We’ve always held one assumption about control: that it’s external, visible. If you can see it, you can resist it.
So you start reading. Start critiquing consumerism. Start feeling like you’ve seen through the map, the cycle, the purchased self. You feel a clarity — a sense of distance, like you’ve stepped offstage and are watching from outside.
That feeling is real.
But the spectacle Debord described runs deeper than that.
It doesn’t control what you do. It controls what reality looks like inside your eyes — including what “clear-eyed reality” looks like.
“The person who sees through things” is an identity.
Like “the person with taste,” “the successful one,” “the curator of a refined life” — it is a self-image that can be packaged, priced, and consumed.

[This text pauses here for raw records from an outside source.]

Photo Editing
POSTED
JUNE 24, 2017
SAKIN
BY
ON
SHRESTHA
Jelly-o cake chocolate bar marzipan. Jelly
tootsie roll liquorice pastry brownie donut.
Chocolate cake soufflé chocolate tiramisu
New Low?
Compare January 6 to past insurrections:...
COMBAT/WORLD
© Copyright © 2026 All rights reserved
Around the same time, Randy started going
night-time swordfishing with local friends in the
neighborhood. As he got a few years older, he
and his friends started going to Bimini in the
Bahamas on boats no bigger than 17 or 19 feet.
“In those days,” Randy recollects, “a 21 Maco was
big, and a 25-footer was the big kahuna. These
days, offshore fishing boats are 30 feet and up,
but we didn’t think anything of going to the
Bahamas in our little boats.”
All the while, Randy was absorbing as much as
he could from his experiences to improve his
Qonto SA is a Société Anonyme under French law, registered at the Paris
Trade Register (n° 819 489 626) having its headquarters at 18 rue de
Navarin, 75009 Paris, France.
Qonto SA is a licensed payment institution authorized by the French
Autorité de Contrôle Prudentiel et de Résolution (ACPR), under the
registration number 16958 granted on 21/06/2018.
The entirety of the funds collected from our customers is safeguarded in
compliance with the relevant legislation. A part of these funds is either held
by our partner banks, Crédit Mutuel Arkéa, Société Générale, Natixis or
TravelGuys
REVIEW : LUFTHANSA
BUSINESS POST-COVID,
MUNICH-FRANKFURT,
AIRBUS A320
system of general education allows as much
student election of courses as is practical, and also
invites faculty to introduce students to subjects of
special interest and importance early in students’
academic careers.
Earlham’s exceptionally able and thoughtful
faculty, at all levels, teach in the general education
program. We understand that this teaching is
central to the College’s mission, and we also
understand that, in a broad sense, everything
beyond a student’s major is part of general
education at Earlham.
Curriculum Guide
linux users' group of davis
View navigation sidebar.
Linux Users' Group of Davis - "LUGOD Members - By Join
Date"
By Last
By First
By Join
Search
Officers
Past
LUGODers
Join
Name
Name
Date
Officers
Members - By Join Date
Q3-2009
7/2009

You buy those books, take those courses, follow those “deep” accounts, start posting things that signal you’re “different” — you think this is awakening. It’s another form of consumption. The product you’re consuming is called the feeling of being awake.
You think you’ve stepped offstage. You’ve only changed costumes. You’re still on it.
But you might say: I don’t consume those things. I’m genuinely reflecting. I’m genuinely resisting.
Fine. Then look at Che Guevara.
He fought capitalism with his life, without compromise. Today, his face is printed on T-shirts sold in markets around the world, bought and sold within the capitalist system. The people buying those shirts are consuming the symbol of a rebel — and that act of consumption is capitalism’s.
Guevara didn’t cooperate. The spectacle didn’t need him to.
It only needed to turn his rebellion into a new spectacle, reprice it, reabsorb it. The more total the rebellion, the higher its spectacle value. That painting sold for £18.5 million precisely because the knife was real.
So here is a question you may have never actually faced:
If even rebellion can be reabsorbed — if even waking up can be a designed exit — where do you stand that is actually real?
I don’t have an answer. This essay doesn’t offer one.
Because offering an answer would be repeating the mechanism — feeding you one more ready-made “exit,” letting you feel satisfied, feel like you’ve arrived, and then stop thinking any further.
The only thing I can say is this:
That uncomfortable place — where nothing is certain, where you can’t fully trust even your own clarity, where no one is telling you what to do — that place is real.
Not because there are answers there. But because it’s the first place where you haven’t been handed one.
Real clarity is uncomfortable. It can’t be posted. It can’t become an identity. It can’t be priced.
It’s just you, standing there, not knowing what to do — but knowing:
This time, no one arranged this scene for you.